→ **DOCUMENT EXTRACT**
| > Or worse wasted a ton of time & money of local govs + small town employees. The Obama admin had a few really bad examples of this. Indeed. China had even more examples, but overall they found the winners and boosted them. The US instead defunded and now China produces 80% of all solar panels in the world. It's similar for VC firm, for example, they'll invest in 10 companies and expect only a couple to be profitable. > If you look at growth charts in US factory capital it started spiking just before the signing of CHIPS act which was pitched to congress in 2019, which was a bipartisan effort seeded from the Trump admin. Do you have those charts available? I was initially going to give a commendation for pointing out the Trump's administration's role in the Chips act, but... the Chips act was passed in late 2022! "The bill was signed into law by President Joe Biden on August 9, 2022." [1] What's more, while the CHIPS act was initially bi-partisan, it passed in a relatively partisan vote: "Every senator in the Senate Democratic Caucus except for Bernie Sanders voted in favor of passing the CHIPS Act, and they were joined by seventeen Republican senators" [1] Bottom line, seems like this bill was presented to Senators* in 2019 and then took time to work its way through Congress. It does not seem the Trump admin had much to do with this (I would more says the CHIPS act was seeded from an initial bipartisan effort that originated in the Senate; there's no mention I see that the executive branch had anything to do with it in 2019; if anything, it seems that congress of 2019 and whatever role the executive had at the time both _failed_ to get the CHIPS act through; it was the next congress that got it done in 2022) [1] https://en.wikipedia.org/wiki/CHIPS_and_Science_Act * I'm not entirely sure if 'presented' to senators means there was an executive branch role. My reading of the wiki article is that it sounds like the original 2019 bill originated in the Senate. I just don't see anything that mentions the executive's role in 2019 or 2020. |
but these charts/analysis come from the White House so they are going to be a bit biased (how much is proposed vs real, etc).
I don't really see the value in debating the details of the policies as it's pretty clear Trump made rebuilding industry his #1 message, which was later co-opted by Biden in the 2nd election. Trump was just an utter failure at working with (a very hostile) congress and COVID destroying factory construction didn't help private industry either, or public spending priorities.
I also take issue with the idea China's success in manufacturing was a result of the gov choosing winners = a good thing. Gov as a giant VC sounds like a horrible idea, here in Canada they tried that in tech and it was an embarrassment. China's mass urbanization, huge cheap labour base, a culture of hard work, and the West happily destroying their own industry...it's easy to 'pick' winners in a flush market.
Rebuilding a dead one is different story.

→ **INPUT DATA**
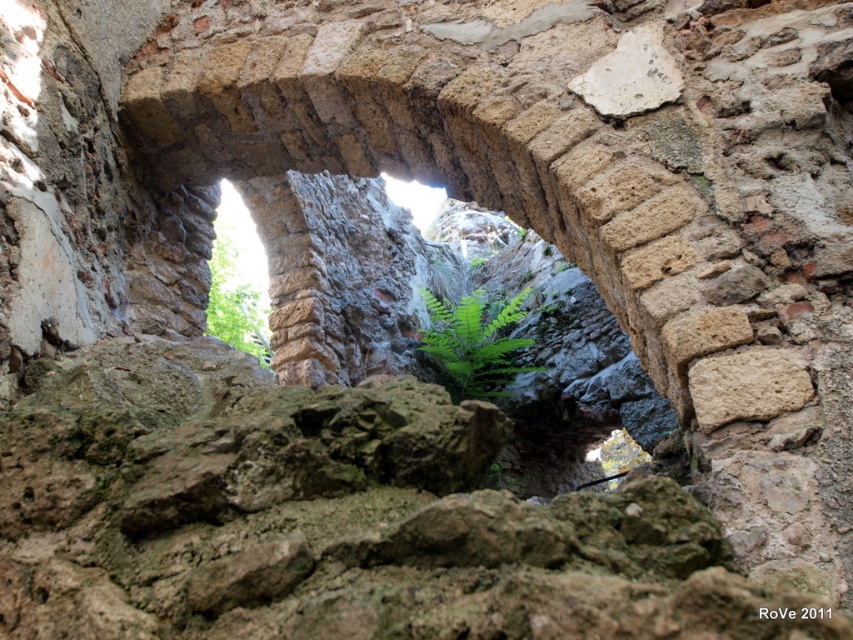
Where is `natural stone archway at center`? The height and width of the screenshot is (640, 853). natural stone archway at center is located at coordinates (450, 300).

Is point (579, 317) more distant than point (488, 362)?

Yes, point (579, 317) is behind point (488, 362).

Locate an element on the screen. Image resolution: width=853 pixels, height=640 pixels. natural stone archway at center is located at coordinates (450, 300).

Does point (311, 284) come behind point (228, 266)?

No.

Does natural stone archway at center appear on the right side of green leafy plant at upper left?

Indeed, natural stone archway at center is positioned on the right side of green leafy plant at upper left.

Does point (564, 365) come closer to viewer compared to point (224, 259)?

Yes, point (564, 365) is closer to viewer.

This screenshot has height=640, width=853. In order to click on natural stone archway at center in this screenshot , I will do (x=450, y=300).

Can you confirm if green leafy fern at center is thinner than green leafy plant at upper left?

Yes.

Which is behind, point (494, 330) or point (218, 321)?

Positioned behind is point (218, 321).

This screenshot has height=640, width=853. Identify the location of green leafy fern at center. (474, 342).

→ **ACTIVITY LIST**
[1] From the industrial policy discussion, copy everything from "I also take" down to "is different story." word for word.
[2] Translate this sentence from the industrial policy discussion into Spanish: "The US instead defunded and now China produces 80% of all solar panels in the world."

→ **RESPONSES BY TASK**
[1]
I also take issue with the idea China's success in manufacturing was a result of the gov choosing winners = a good thing. Gov as a giant VC sounds like a horrible idea, here in Canada they tried that in tech and it was an embarrassment. China's mass urbanization, huge cheap labour base, a culture of hard work, and the West happily destroying their own industry...it's easy to 'pick' winners in a flush market.
Rebuilding a dead one is different story.

[2] En cambio, Estados Unidos retiró la financiación y ahora China produce el 80 % de todos los paneles solares del mundo.